Ha Young Hwang: Artist-Adolescent Collaboration as a Reciprocal Process – through Artists’ Perspectives

Ha Young Hwang's Paper from Day One of the ITYARN Conference 2019

A Paper by Ha Young Hwang, Korea National University of Arts (South Korea)
Presented at the Conference of the International Theatre for Young Audiences Research Network (ITYARN), part of the ASSITEJ Artistic Gathering 2019 in Kristiansand, Norway. You can see the Roundtable that followed this paper at the following link: Roundtable on Collaboration with Youth in TYA.

Abstract: Professional Artists’ collaborations with young people, particularly with adolescents, have recently gained artistic attention in the field of Theatre for Young Audiences (TYA) in Korea. Adolescent-Artist Exploration (Cheongsonyeon Yesulga Tamsaekjeon in Korean), an ongoing series of practice by TYA Research Centre at National Theatre Company of Korea, and, also, Youths, Creating Our/Their Seeing (Cheongsonyeon, Bomeul Jitda in Korean), an ongoing New TYA Play Development project run by Korea National University of Arts, are some of the examples.
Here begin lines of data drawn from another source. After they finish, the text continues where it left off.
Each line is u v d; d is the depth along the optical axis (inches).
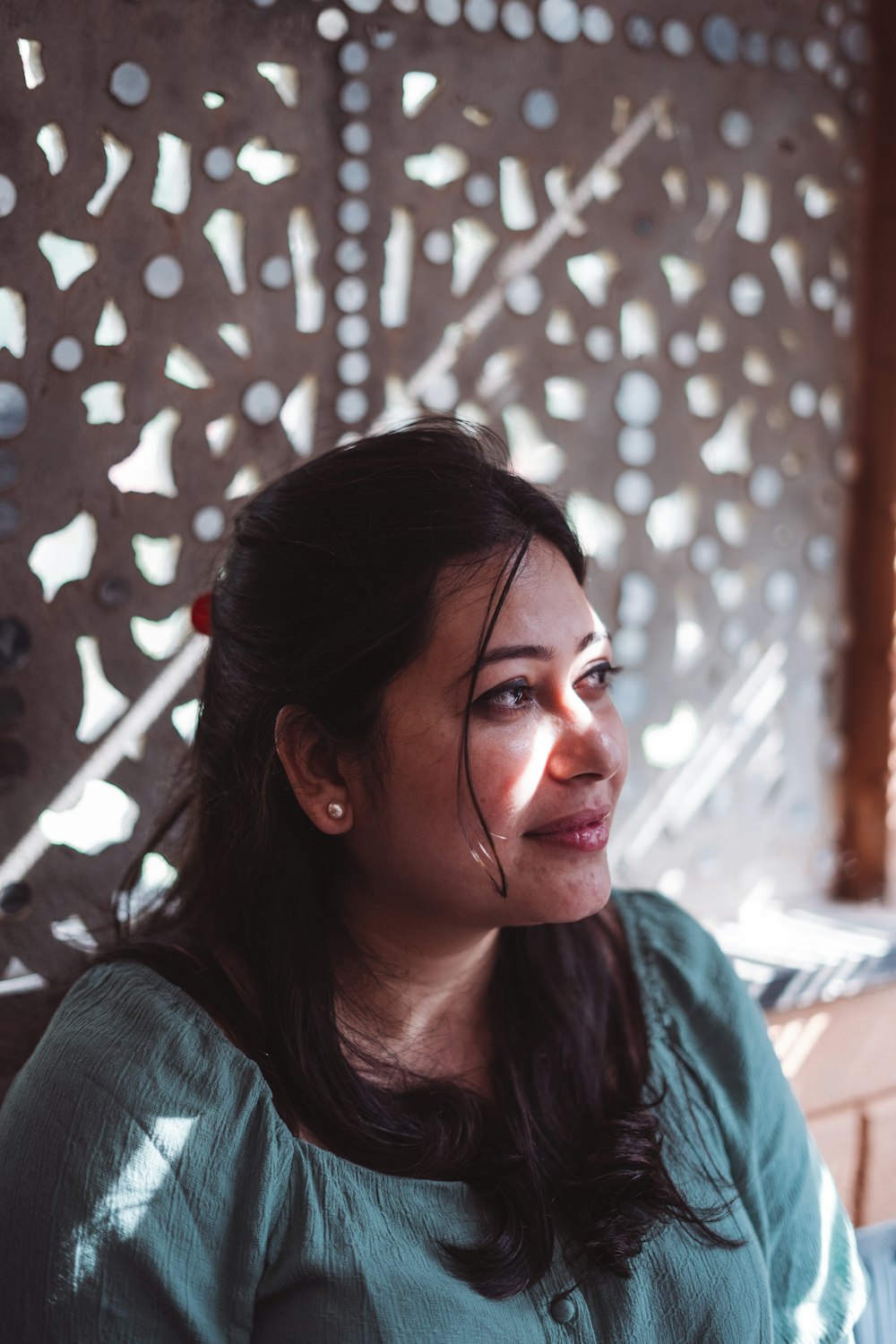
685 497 52.2
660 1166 33.0
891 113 54.0
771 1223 36.4
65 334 39.5
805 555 55.8
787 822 56.8
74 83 38.7
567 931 35.9
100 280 39.8
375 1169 30.6
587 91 47.7
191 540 42.3
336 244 43.6
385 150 44.1
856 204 54.8
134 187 40.0
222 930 33.6
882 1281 40.6
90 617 41.2
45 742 40.9
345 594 30.5
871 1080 52.6
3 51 37.6
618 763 30.6
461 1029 34.6
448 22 44.7
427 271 45.5
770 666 55.4
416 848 30.6
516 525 30.8
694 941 39.2
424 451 31.7
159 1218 28.6
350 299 44.0
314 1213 29.2
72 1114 29.2
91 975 32.8
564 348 48.4
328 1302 28.7
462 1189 30.8
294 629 31.4
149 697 42.3
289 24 41.9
These examples show a glimpse of increasing interest in this area within different institutional and cultural contexts in Korea. 
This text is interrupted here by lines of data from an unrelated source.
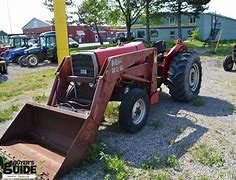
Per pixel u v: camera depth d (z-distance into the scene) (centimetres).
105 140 412
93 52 412
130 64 435
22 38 2158
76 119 358
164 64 574
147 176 319
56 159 339
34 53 1688
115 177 318
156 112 536
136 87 469
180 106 571
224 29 3559
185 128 454
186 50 616
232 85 769
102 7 3058
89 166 339
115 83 399
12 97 763
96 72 407
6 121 538
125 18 2947
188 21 3644
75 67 434
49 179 302
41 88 874
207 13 3391
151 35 3738
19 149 369
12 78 1183
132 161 353
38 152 359
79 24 3269
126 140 412
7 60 1709
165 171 328
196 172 326
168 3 2762
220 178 314
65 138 370
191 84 606
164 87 745
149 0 2725
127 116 418
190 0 2675
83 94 436
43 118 400
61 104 428
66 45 877
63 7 852
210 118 499
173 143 399
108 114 510
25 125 411
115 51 447
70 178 317
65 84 448
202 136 421
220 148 382
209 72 1009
While Artist-adolescent collaborations have varied aims and objectives depending on the context, they currently seem to be framed and analysed through certain lenses. Some are framed as a practice of Arts Education with aims such as developing adolescents’ potential through the medium of Theatre. Some are seen to be an Artists’ encounter with young people, which generates sources and motivations for their new works for young audiences. Some appear to be an attempt to explore the world of ‘one another’, which grounds a foundation for mutual understanding and, also, personal, aesthetic, and artistic growth of both parties. Also, these lenses do not rule out one another since they often co-exist within the multiple layers of the collaborations. While these have entailed interesting experiments on the dynamic relationship between Artists and adolescents, both of whom are simultaneously creators and receivers, different directions embedded in one project have also provoked debates, especially when those directions contradict one another. 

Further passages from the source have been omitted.